The blossoming of Suarez into a genuinely world-class striker was, for many, secondary to his ascendency as England's official public enemy number one. That his transcendent play is overshadowed by the recurring moments of insanity that will see the striker sit out the first six games of next season, speaks to just how toxic his relationship with the rest of the island has become. While he claims to be victimized by the press and the press claims he is a Randle McMurphy-esque threat to the nation's morality, the truth is somewhere in between. David Cameron's son probably won't turn into a vampire after watching a Liverpool match, though it is equally likely that the Kop's Suarez song would be radically different were he to hail from a different clan.
Season Highlight:
True "highlights" would be his continued torment of Norwich City, with a brilliant hat trick in Liverpool's September thrashing of the Canaries, his free-kick clinic in Liverpool's comeback that wasn't against Zenit in the Europa League, or maybe just his consistent brilliance across the season.
Instead, his performance against Chelsea allows us to ride the entire roller-coaster of Suarez induced drama. A brilliant assist for Daniel Sturridge was immediately followed by his concession of a cheap penalty on a corner kick. Not long after, Kevin Friend failed to punish Suarez for World War Z-ing Ivanovic and the Uruguayan expressed his gratitude by scoring a stoppage time equalizer with what could be his last kick of the ball in a Liverpool shirt.

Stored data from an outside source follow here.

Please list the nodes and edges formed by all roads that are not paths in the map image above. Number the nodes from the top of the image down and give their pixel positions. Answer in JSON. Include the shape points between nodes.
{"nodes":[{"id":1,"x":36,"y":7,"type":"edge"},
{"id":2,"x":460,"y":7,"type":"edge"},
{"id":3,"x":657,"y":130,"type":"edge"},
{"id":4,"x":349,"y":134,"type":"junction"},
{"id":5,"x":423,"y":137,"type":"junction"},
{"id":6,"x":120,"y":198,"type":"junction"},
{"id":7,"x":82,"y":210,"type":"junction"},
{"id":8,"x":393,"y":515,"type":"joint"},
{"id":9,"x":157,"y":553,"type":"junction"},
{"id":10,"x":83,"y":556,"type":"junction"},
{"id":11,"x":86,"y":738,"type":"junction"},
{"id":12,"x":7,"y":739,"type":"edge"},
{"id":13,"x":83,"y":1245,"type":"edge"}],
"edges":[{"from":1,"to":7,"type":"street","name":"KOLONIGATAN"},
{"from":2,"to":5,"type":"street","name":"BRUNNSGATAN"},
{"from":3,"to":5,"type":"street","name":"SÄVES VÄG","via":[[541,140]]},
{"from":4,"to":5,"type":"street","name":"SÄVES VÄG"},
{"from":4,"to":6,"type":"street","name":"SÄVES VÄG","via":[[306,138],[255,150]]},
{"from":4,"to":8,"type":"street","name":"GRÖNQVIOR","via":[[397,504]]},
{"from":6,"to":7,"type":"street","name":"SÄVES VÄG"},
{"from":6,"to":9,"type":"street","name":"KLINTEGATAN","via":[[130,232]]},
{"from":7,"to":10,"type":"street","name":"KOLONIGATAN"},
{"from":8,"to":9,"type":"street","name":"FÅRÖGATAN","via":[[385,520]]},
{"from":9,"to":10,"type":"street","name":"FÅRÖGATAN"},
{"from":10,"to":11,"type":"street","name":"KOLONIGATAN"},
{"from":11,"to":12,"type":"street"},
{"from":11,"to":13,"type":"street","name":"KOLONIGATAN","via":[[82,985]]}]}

No match can better encapsulate the range of emotions Suarez inspires, nor can any other match claim a more direct impact upon the general ambiguity surrounding his immediate future.
Season Grade: 7
Such is the duality of Suarez that I'm as equally tempted to give him a full 10 for carrying the team on his back as I am to give him a 0 for the simply astounding likelihood that he completes his second consecutive transfer while suspended for biting a living, breathing human being. He scrapes by with a seven after acknowledging that Liverpool were effectively out of the race for Champions League qualification by the time of his suspension.